* [Task to carry out]
Copy each line of the material below word for word and in the same order.
++++++++
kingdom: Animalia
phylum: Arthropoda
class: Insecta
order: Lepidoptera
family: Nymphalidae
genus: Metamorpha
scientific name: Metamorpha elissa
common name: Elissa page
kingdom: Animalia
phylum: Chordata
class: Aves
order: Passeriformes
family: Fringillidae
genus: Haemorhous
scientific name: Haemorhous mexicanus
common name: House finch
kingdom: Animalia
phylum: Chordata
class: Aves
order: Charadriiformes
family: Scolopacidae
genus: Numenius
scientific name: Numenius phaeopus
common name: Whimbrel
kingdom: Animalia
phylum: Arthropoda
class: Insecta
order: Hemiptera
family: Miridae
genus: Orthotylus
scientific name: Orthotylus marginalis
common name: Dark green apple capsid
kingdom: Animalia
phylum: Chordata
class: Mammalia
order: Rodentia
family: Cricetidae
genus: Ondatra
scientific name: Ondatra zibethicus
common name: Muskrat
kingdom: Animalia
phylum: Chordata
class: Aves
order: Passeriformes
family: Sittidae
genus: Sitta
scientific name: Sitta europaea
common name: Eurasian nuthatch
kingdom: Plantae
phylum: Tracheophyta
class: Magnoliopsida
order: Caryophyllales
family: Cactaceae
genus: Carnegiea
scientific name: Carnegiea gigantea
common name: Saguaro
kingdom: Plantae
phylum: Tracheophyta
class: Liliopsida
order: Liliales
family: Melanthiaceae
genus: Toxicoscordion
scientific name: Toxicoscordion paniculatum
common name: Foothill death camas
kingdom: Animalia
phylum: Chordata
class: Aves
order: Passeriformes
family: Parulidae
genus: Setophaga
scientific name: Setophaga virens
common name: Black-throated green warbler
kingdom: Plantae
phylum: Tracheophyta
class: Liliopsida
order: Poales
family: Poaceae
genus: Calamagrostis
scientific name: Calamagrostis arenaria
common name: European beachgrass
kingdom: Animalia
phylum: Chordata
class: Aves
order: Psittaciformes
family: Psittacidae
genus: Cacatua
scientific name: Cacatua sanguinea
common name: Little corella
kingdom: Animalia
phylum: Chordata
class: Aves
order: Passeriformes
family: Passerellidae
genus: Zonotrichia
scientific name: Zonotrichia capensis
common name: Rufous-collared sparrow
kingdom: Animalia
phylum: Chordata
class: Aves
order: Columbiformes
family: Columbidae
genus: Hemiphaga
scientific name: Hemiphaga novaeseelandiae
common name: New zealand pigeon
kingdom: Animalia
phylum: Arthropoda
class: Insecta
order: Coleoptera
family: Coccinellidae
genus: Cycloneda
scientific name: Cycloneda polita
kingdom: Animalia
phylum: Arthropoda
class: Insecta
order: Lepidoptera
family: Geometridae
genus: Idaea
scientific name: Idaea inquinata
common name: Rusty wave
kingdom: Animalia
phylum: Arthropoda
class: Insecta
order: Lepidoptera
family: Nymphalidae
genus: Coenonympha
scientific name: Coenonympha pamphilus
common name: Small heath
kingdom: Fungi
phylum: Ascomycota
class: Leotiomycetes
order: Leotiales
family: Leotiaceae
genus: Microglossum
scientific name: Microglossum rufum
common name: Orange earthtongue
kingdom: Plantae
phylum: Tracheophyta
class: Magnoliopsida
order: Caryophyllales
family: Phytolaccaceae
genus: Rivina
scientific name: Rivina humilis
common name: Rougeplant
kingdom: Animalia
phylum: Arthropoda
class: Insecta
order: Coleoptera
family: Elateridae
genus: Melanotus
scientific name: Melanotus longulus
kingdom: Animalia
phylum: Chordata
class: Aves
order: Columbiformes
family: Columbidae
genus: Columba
++++++++
* [Task response]
kingdom: Animalia
phylum: Arthropoda
class: Insecta
order: Lepidoptera
family: Nymphalidae
genus: Metamorpha
scientific name: Metamorpha elissa
common name: Elissa page
kingdom: Animalia
phylum: Chordata
class: Aves
order: Passeriformes
family: Fringillidae
genus: Haemorhous
scientific name: Haemorhous mexicanus
common name: House finch
kingdom: Animalia
phylum: Chordata
class: Aves
order: Charadriiformes
family: Scolopacidae
genus: Numenius
scientific name: Numenius phaeopus
common name: Whimbrel
kingdom: Animalia
phylum: Arthropoda
class: Insecta
order: Hemiptera
family: Miridae
genus: Orthotylus
scientific name: Orthotylus marginalis
common name: Dark green apple capsid
kingdom: Animalia
phylum: Chordata
class: Mammalia
order: Rodentia
family: Cricetidae
genus: Ondatra
scientific name: Ondatra zibethicus
common name: Muskrat
kingdom: Animalia
phylum: Chordata
class: Aves
order: Passeriformes
family: Sittidae
genus: Sitta
scientific name: Sitta europaea
common name: Eurasian nuthatch
kingdom: Plantae
phylum: Tracheophyta
class: Magnoliopsida
order: Caryophyllales
family: Cactaceae
genus: Carnegiea
scientific name: Carnegiea gigantea
common name: Saguaro
kingdom: Plantae
phylum: Tracheophyta
class: Liliopsida
order: Liliales
family: Melanthiaceae
genus: Toxicoscordion
scientific name: Toxicoscordion paniculatum
common name: Foothill death camas
kingdom: Animalia
phylum: Chordata
class: Aves
order: Passeriformes
family: Parulidae
genus: Setophaga
scientific name: Setophaga virens
common name: Black-throated green warbler
kingdom: Plantae
phylum: Tracheophyta
class: Liliopsida
order: Poales
family: Poaceae
genus: Calamagrostis
scientific name: Calamagrostis arenaria
common name: European beachgrass
kingdom: Animalia
phylum: Chordata
class: Aves
order: Psittaciformes
family: Psittacidae
genus: Cacatua
scientific name: Cacatua sanguinea
common name: Little corella
kingdom: Animalia
phylum: Chordata
class: Aves
order: Passeriformes
family: Passerellidae
genus: Zonotrichia
scientific name: Zonotrichia capensis
common name: Rufous-collared sparrow
kingdom: Animalia
phylum: Chordata
class: Aves
order: Columbiformes
family: Columbidae
genus: Hemiphaga
scientific name: Hemiphaga novaeseelandiae
common name: New zealand pigeon
kingdom: Animalia
phylum: Arthropoda
class: Insecta
order: Coleoptera
family: Coccinellidae
genus: Cycloneda
scientific name: Cycloneda polita
kingdom: Animalia
phylum: Arthropoda
class: Insecta
order: Lepidoptera
family: Geometridae
genus: Idaea
scientific name: Idaea inquinata
common name: Rusty wave
kingdom: Animalia
phylum: Arthropoda
class: Insecta
order: Lepidoptera
family: Nymphalidae
genus: Coenonympha
scientific name: Coenonympha pamphilus
common name: Small heath
kingdom: Fungi
phylum: Ascomycota
class: Leotiomycetes
order: Leotiales
family: Leotiaceae
genus: Microglossum
scientific name: Microglossum rufum
common name: Orange earthtongue
kingdom: Plantae
phylum: Tracheophyta
class: Magnoliopsida
order: Caryophyllales
family: Phytolaccaceae
genus: Rivina
scientific name: Rivina humilis
common name: Rougeplant
kingdom: Animalia
phylum: Arthropoda
class: Insecta
order: Coleoptera
family: Elateridae
genus: Melanotus
scientific name: Melanotus longulus
kingdom: Animalia
phylum: Chordata
class: Aves
order: Columbiformes
family: Columbidae
genus: Columba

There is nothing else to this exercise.